LA in three words: Diversity, unity, and talent. “It’s the world’s great urban laboratory, an example to Cairo, Jakarta, São Paulo, and other great megalopoli.”
Keep it all rolling: “Imagine a wheel. A developer is the hub where the spokes of land acquisition, design, finance, construction, marketing, sales, and building management all meet.”
Site specific: “Good development evolves from sensing what is unique about each place’s topography, history, economy, and aspirations. We serve as psychotherapists to neighborhoods.”
Favorite LA building: Los Angeles City Hall. “In a city that is so diverse and dispersed, it’s the symbol of common ground that draws us together and gives tangible expression to an intangible concept: democracy.”

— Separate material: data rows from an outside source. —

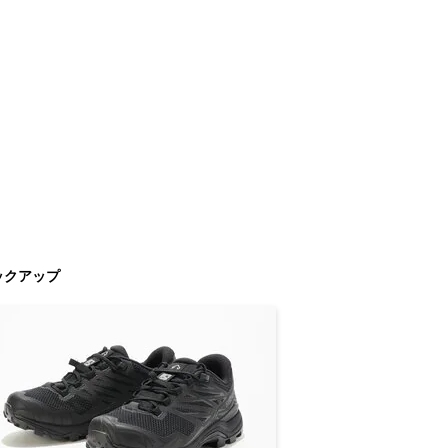
ックアップ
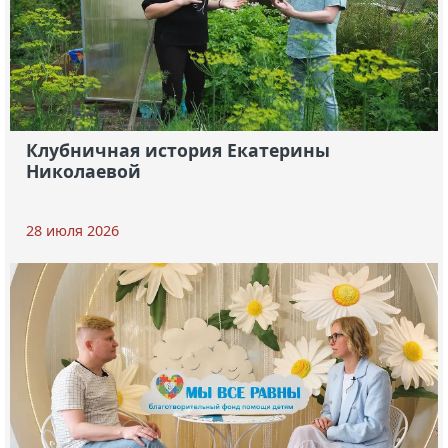
Клубничная история Екатерины
Николаевой
28 июля 2026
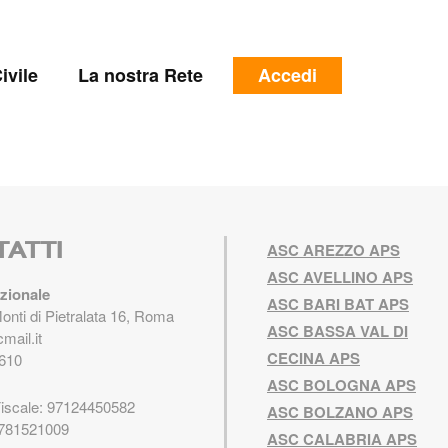
e
Menu
ivile
La nostra Rete
Accedi
profilo
utente
TATTI
ASC AREZZO APS
ASC AVELLINO APS
zionale
ASC BARI BAT APS
Monti di Pietralata 16, Roma
ASC BASSA VAL DI
mail.it
CECINA APS
610
ASC BOLOGNA APS
Fiscale: 97124450582
ASC BOLZANO APS
5781521009
ASC CALABRIA APS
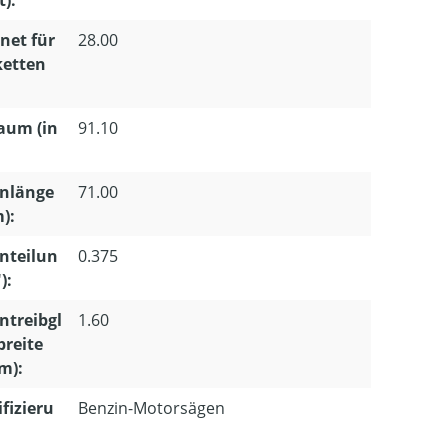
t):
net für
28.00
ketten
aum (in
91.10
enlänge
71.00
m):
nteilun
0.375
):
ntreibgl
1.60
breite
m):
ifizieru
Benzin-Motorsägen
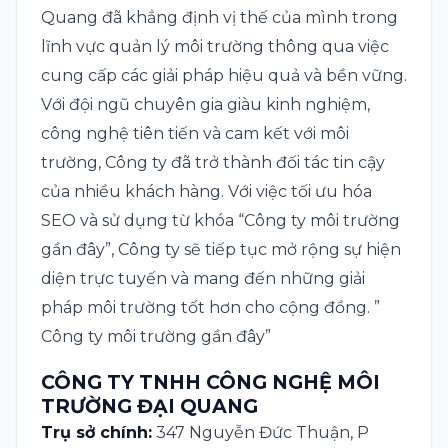
Quang đã khẳng định vị thế của mình trong
lĩnh vực quản lý môi trường thông qua việc
cung cấp các giải pháp hiệu quả và bền vững.
Với đội ngũ chuyên gia giàu kinh nghiệm,
công nghệ tiên tiến và cam kết với môi
trường, Công ty đã trở thành đối tác tin cậy
của nhiều khách hàng. Với việc tối ưu hóa
SEO và sử dụng từ khóa “Công ty môi trường
gần đây”, Công ty sẽ tiếp tục mở rộng sự hiện
diện trực tuyến và mang đến những giải
pháp môi trường tốt hơn cho cộng đồng. ”
Công ty môi trường gần đây
”
CÔNG TY TNHH CÔNG NGHỆ MÔI
TRƯỜNG ĐẠI QUANG
Trụ sở chính:
347 Nguyễn Đức Thuận, P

Favorite space: The Los Angeles River. “It’s been polluted and paved, but it’s why the Gabrielino Indians and Mexican Pobladores—who founded Los Angeles—chose the location they did. Now, in a fascinating turn of events, we are restoring the waterfront with parks and tasteful development.”
No. 1 Fan: “For 32 years, my wife, Heidi Duckler, has had a modern dance company that performs in unusual urban spaces all over the world—the firing range of the LA Police Academy, a laundromat. Her work causes us to see the ordinary in extraordinary ways.”
Pas de deux: “Developers create a choreography of experiences. The motion of people through space is the deepest distillation of what a developer provides. It’s what Heidi does with dance.”
Boston souvenir: The wind on Weeks Bridge in February. “Extreme weather reminds us that, no matter how important we think we are, people are really very small animals.”
Last laps: “When I was a competitive runner, we pushed hard when we got close to the end of a race. I want to take life the same way. There will be a finish—there is for all of us—but the closer I get, the harder I’m going to sprint.”